3 questions à… Jean Ziegler
Jean Ziegler, membre du Conseil des droits de l’homme des Nations unies, qui publie, le 9 janvier 2020, Lesbos, la honte de l’Europe (éd. Seuil).
Causette : Pourquoi avezvous eu un « choc » en arrivant à Moria, le camp de réfugié·es de Lesbos, en Grèce ?

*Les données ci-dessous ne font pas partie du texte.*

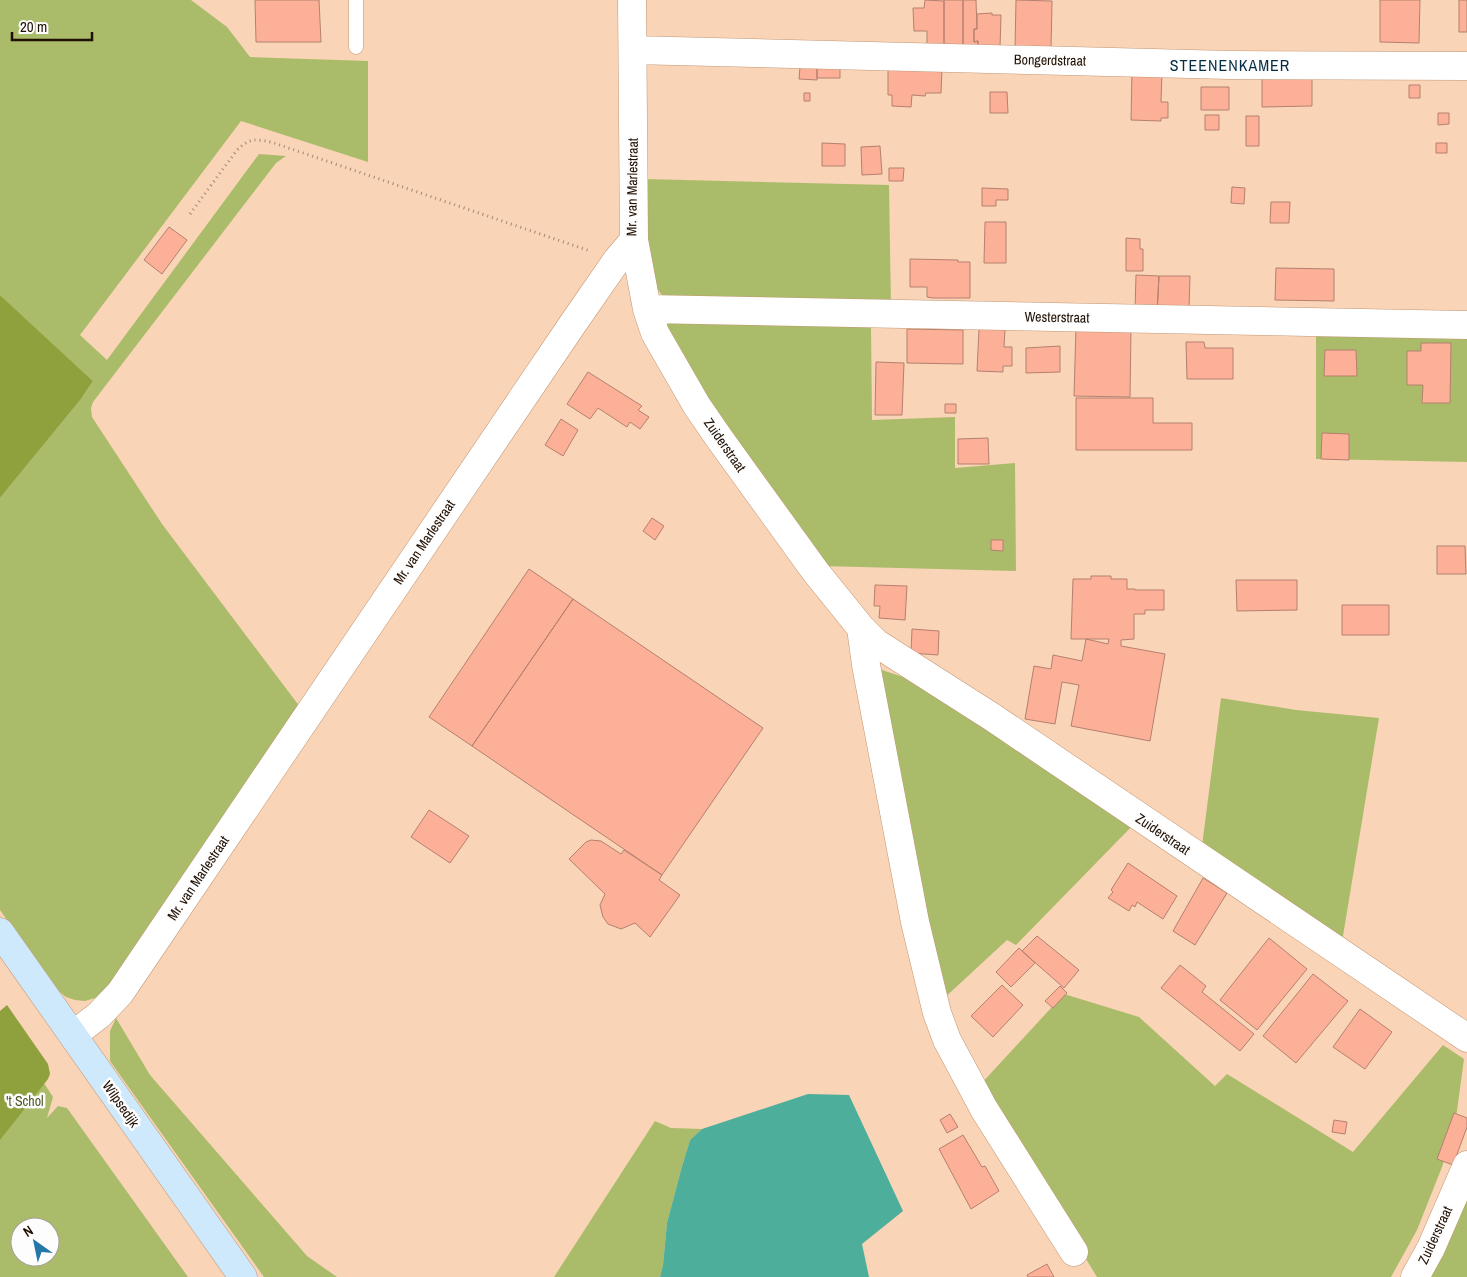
<svg xmlns="http://www.w3.org/2000/svg" width="1467" height="1277" viewBox="0 0 1467 1277" font-family="'Archivo Narrow',sans-serif">
  <style>
    .green { fill: #aabc69; fill-rule: evenodd }
    .forest { fill: #8ea13d }
    .water { fill: #4dae9b }
    .building { fill: #fcb097; stroke: #b5806f }
    .lines { fill: none; stroke-linecap: round; stroke-linejoin: round }
    .service-casing { stroke: #c39774; stroke-width: 15 }
    .minor-casing { stroke: #c39774; stroke-width: 29 }
    .secondary-casing { stroke: #c39774; stroke-width: 29 }
    .path { stroke: #a48771; stroke-width: 3; stroke-dasharray: 1 4; stroke-linecap: butt }
    .service { stroke: #fff; stroke-width: 14 }
    .minor { stroke: #fff; stroke-width: 28 }
    .secondary { stroke: #cde9fb; stroke-width: 28 }
    .labels { text-anchor: middle; stroke-width: 5; stroke-linejoin: round; paint-order: stroke }
    .street-label { font-size: 14px; fill: #201004; stroke: #fdfdfd }
    .park-label { font-size: 14px; fill: #4f5925; stroke: #fdfdfd }
    .quarter-label { font-size: 16px; letter-spacing: 1px; fill: #042d44; stroke: #fdfdfd }
  </style>
  <rect width="100%" height="100%" fill="#f9d4b7"/>
  <path class="green" d="M0,0H191L227,27L250,57L368,61V162L241,121L80,335L107,360L259,154L286,156L276,163L93,402L91,408L92,417L162,524L300,707L142,950L98,997L85,1001L75,1000L66,997L55,988L0,910V498L81,399L93,381L0,295Z
    M644,179L889,185L891,309L671,307L652,282L645,248Z
    M663,322L871,327L872,420L955,417V468L1015,463L1016,571L821,566L729,444Z
    M1316,329L1467,333V462L1316,459Z
    M876,668L933,687L1137,821L1016,945L1007,940L941,1001Z
    M1221,698L1296,710L1379,718L1342,942L1202,846Z
    M1064,994L1139,1017L1215,1086L1227,1074L1353,1152L1443,1045L1464,1059L1455,1125L1442,1167L1417,1230L1391,1277H1097L980,1085Z
    M116,1018L150,1075L307,1256L337,1277H264L110,1061V1031Z
    M5,1023L53,1097L47,1118L58,1106L67,1108L188,1277H0V1029ZM20,1227H50V1257H20Z
    M655,1121L671,1128L702,1129L690,1140L681,1170L667,1223L663,1265L660,1277H554Z
    M1467,1182V1277H1422Z"/>
  <path class="forest" d="M0,295L93,381L81,399L0,498Z
    M7,1005L48,1064L50,1074L48,1079L0,1140V1011Z"/>
  <path class="water" d="M808,1094L849,1095L903,1211L862,1244L869,1277H660L663,1265L667,1223L681,1170L690,1140L702,1129Z"/>
  <path class="building" d="M255,0H319L321,42H256Z
    M925,0L944,1V47H927V31H914L913,8H924Z
    M944,0H963V47H944Z
    M963,0H976L977,29H974V42L978,41V47H963Z
    M1016,0L1052,1L1051,49H1015Z
    M1380,0H1420L1419,43L1380,42Z
    M1459,0H1467V32H1459Z
    M992,13V15H1001L1000,47H978V41L974,42V29H977V14Z
    M888,66L942,68L941,93H926L925,96L912,95L911,107L892,106V95H888Z
    M800,67L817,68V80L799,79Z
    M817,68H840V78H817Z
    M1132,72H1162L1161,102H1168V118H1161V121L1131,120Z
    M1262,78H1312V106L1262,107Z
    M1409,85H1420V98H1409Z
    M1201,87H1229V110H1201Z
    M990,92H1007L1008,113H990Z
    M804,93H810V101H804Z
    M1438,113H1449V124L1438,125Z
    M1205,115H1219V130H1205Z
    M1246,116H1259V146H1246Z
    M822,143L845,144V166H822Z
    M1436,143H1447V153H1436Z
    M880,146L882,174L862,175L861,147Z
    M889,168H904L903,181H889Z
    M1232,187L1245,188L1244,204L1231,203Z
    M982,188L1008,189V200H996V206H982Z
    M1271,202H1290L1289,223H1270Z
    M985,222H1006V263H984Z
    M169,227L187,240L162,274L144,260Z
    M1126,238L1140,239V249H1143V271H1126Z
    M910,259L958,260V262H970V298H933L927,297V287H910Z
    M1276,268L1334,269V301L1275,300Z
    M1136,275L1159,276L1157,313L1135,311Z
    M1159,276H1190L1189,310L1157,313Z
    M1076,327L1131,328L1130,397L1074,396Z
    M907,329L963,330V364L907,363Z
    M979,329H1005L1004,347H1012V366H1003V372L977,371Z
    M1186,342H1204L1205,348H1233V379H1187Z
    M1421,343H1451L1450,403H1422L1423,385H1407V351H1421Z
    M1060,346V372L1026,373V348Z
    M1325,350H1356L1357,376H1324Z
    M876,362L904,363L902,415H875Z
    M588,372L642,406L638,410L649,417L640,429L630,422L627,427L598,408L590,419L567,404Z
    M1076,398H1153V423H1192V450H1076Z
    M945,404H956V413H945Z
    M561,419L578,430L563,456L545,445Z
    M1322,433L1349,434V460L1321,459Z
    M988,438L989,464H958V439Z
    M652,518L664,526L655,540L643,531Z
    M991,540H1003V551L991,550Z
    M1437,546H1465L1466,574H1437Z
    M529,569L573,599L472,746L429,717Z
    M1091,576H1111V579H1127V589H1135V590H1164V610H1145V614H1134V639L1121,640V646L1165,654L1150,741L1071,726L1079,685L1062,682L1055,724L1025,719L1034,666L1051,669L1053,655L1082,661L1086,639L1108,644L1109,639H1071L1073,579H1091Z
    M1236,580H1297V610L1237,611Z
    M875,585L907,586L905,620L879,618L880,606H874Z
    M573,599L763,728L662,875L472,746Z
    M1342,605H1389V635H1342Z
    M912,629L939,631L938,655L911,653Z
    M429,810L469,836L450,863L411,837Z
    M591,840L601,841L621,854L624,850L662,875L659,880L680,895L650,937L635,923L621,929L608,924L603,917L600,905L605,894L569,859L586,842Z
    M1128,863L1177,896L1163,919L1137,902L1135,907L1132,905L1129,911L1108,898L1113,892L1111,890Z
    M1203,878L1227,893L1195,945L1173,931Z
    M1037,936L1079,970L1064,988L1022,951Z
    M1269,938L1307,969L1257,1030L1220,1000Z
    M1019,948L1035,963L1011,987L996,972Z
    M1180,965L1206,986L1202,992L1254,1034L1240,1051L1161,988Z
    M1313,974L1348,1001L1296,1063L1263,1036Z
    M1002,985L1023,1005L993,1037L971,1016Z
    M1060,986L1067,993L1053,1008L1045,1001Z
    M1360,1009L1392,1032L1365,1069L1333,1047Z
    M1454,1113L1467,1118V1127L1453,1165L1437,1159Z
    M950,1114L958,1127L947,1133L940,1120Z
    M1334,1120L1347,1122L1345,1134L1332,1132Z
    M963,1135L982,1167L985,1166L999,1191L971,1209L939,1149Z
    M1047,1264L1054,1277H1028L1027,1275Z"/>
  <g class="lines">
    <g class="service-casing">
      <path id="service" d="M356,0V47"/>
    </g>
    <g class="minor-casing">
      <path id="minor" d="M632,0L634,240L647,309L655,333L697,406L719,438L815,571L861,628L876,643L992,717L1467,1038
        M633,50L1230,65L1467,66
        M647,309L1467,325
        M861,628L866,665L915,922L937,1013L947,1040L984,1109L1074,1252
        M73,1035L99,1015L120,993L572,325L617,260L634,240
        M1415,1277L1431,1248L1467,1165"/>
    </g>
    <g class="secondary-casing">
      <path id="secondary" d="M0,932L243,1277"/>
    </g>
    <path class="path" d="M190,214L237,150C250,138 254,139 271,142L590,251"/>
    <use href="#service" class="service"/>
    <use href="#minor" class="minor"/>
    <use href="#secondary" class="secondary"/>
  </g>
  <g class="labels">
    <g class="street-label">
      <text transform="translate(1050 60) rotate(1)" y="5">Bongerdstraat</text>
      <text transform="translate(632 187) rotate(-89)" y="5">Mr. van Marlestraat</text>
      <text transform="translate(1057 317) rotate(1)" y="5">Westerstraat</text>
      <text transform="translate(725 445) rotate(55)" y="5">Zuiderstraat</text>
      <text transform="translate(424 542) rotate(-56)" y="5">Mr. van Marlestraat</text>
      <text transform="translate(1163 834) rotate(34)" y="5">Zuiderstraat</text>
      <text transform="translate(198 878) rotate(-56)" y="5">Mr. van Marlestraat</text>
      <text transform="translate(121 1104) rotate(55)" y="5">Wilpsedijk</text>
      <text transform="translate(1435 1235) rotate(-65)" y="5">Zuiderstraat</text>
    </g>
    <g class="park-label">
      <text x="25" y="1106">'t Schol</text>
    </g>
    <g class="quarter-label">
      <text x="1230" y="71">STEENENKAMER</text>
    </g>
  </g>
  <g transform="translate(35 1242) rotate(327)"><circle r="24" fill="#fdfdfd" stroke="#a59e99"/>
  <path d="M0-4L9 19L0 12L-9 19Z" fill="#2478a8"/>
  <text y="-8" font-size="14" font-weight="bold" text-anchor="middle" fill="#201004">N</text>
  </g>
  <path d="M12 32v8h80v-8" fill="none" stroke="#201004" stroke-width="2.5"/>
  <text x="20" y="32" font-size="15" fill="#201004" stroke="#fdfdfd" stroke-width="4" paint-order="stroke">20 m</text>
</svg>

Jean Ziegler : Pendant les huit ans où j’ai été rapporteur de l’ONU sur le droit à l’alimentation, j’ai vu des choses terribles. Mais rien d’aussi désespérant que ces camps. En Europe, on enferme derrière des barbelés de l’Otan des gens comme vous et moi, souvent pieds nus, sous-alimentés – la distribution de nourriture est affectée par la corruption – sans école ni accès à l’eau potable ou à la médecine. Et le plus effrayant, c’est que le monde le sait, mais personne ne bouge.
Est-ce propre à Moria ?
J. Z. : Non, tous les hotspots [les neuf « centres d’enregistrement » européens, ndlr] s’inscrivent dans une même stratégie de la terreur. On crée ce qui ressemble à des camps de concentration afin qu’en Syrie ou en Irak, les familles survivantes soient découragées de fuir. La criminalisation des sauvetages en Méditerranée répond à ce principe. Tout comme les push back de Frontex, cette organisation européenne qui intercepte des réfugiés en haute mer et les force à faire demi-tour, causant parfois des naufrages. Cette politique – pour laquelle le contribuable européen paie des milliards d’euros – est inhumaine, mais aussi inefficace.
Les réfugié·es de Moria ont-il encore de l’espoir ?
J. Z. : Non. Il y a beaucoup de suicides, on voit aussi beaucoup d’automutilation chez les adolescent·es… Ces persécuté·es n’ont aucun lieu où fuir encore, ni aucune instance vers laquelle se tourner. Sauf la conscience européenne. Seule l’opinion publique pourra faire changer les choses. Si demain il y a un mouvement social puissant contre cette politique inadmissible, les gouvernements seront obligés de changer.